In the fall, Anastasopoulos also won a Google 2020 Award for Inclusion Research for a project on how accent and dialect impact language technologies. 

For the NSF grant, he and experts from Carnegie Mellon University and the University of Washington are studying areas where there is bias in language technologies and measuring the discrepancies. Then they will attempt to mitigate the inequalities.  

“We want to measure the extent to which the diversity of language affects the utility that speakers get from language technologies,” Anastasopoulos says. “We will focus on automatic translation and speech recognition since they are perhaps the most commonly used language technologies throughout the world.”  

His research will apply to all languages. It’s important to look deeply into languages for differences because languages are flexible and diverse, he says. “There are many regional variations that are different from the standard.” 

He also recently received a $350,000 grant from the National Endowment for the Humanities (NEH) to build optical character recognition tools to convert scanned images of text to a machine-readable format for endangered languages. 

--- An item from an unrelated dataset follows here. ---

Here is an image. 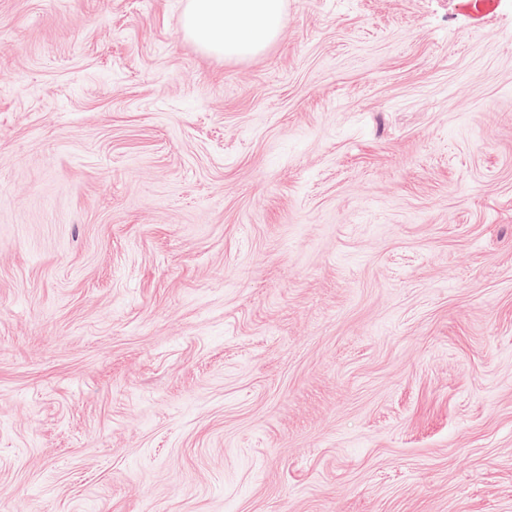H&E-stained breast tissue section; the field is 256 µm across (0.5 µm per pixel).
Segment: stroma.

“We are working on training machine-learning models to process images and texts in the books and documents of indigenous languages from central and South America so that these works can be made accessible to everyone,” he says. “We are building technologies to study those languages computationally.” 

Anastasopoulos is also part of a prestigious group of machine-translation researchers, including experts from Facebook, Google, Amazon, and Microsoft, who are creating automatic tools that translate COVID-19-related content for communities where people don’t speak the languages most often used by large health organizations, including the World Health Organization. 

 “We are working closely with Translators without Borders. So far, we have produced terminologies for more than 200 languages and a large dataset for 35 languages, some of them extremely under-served by the current solution.”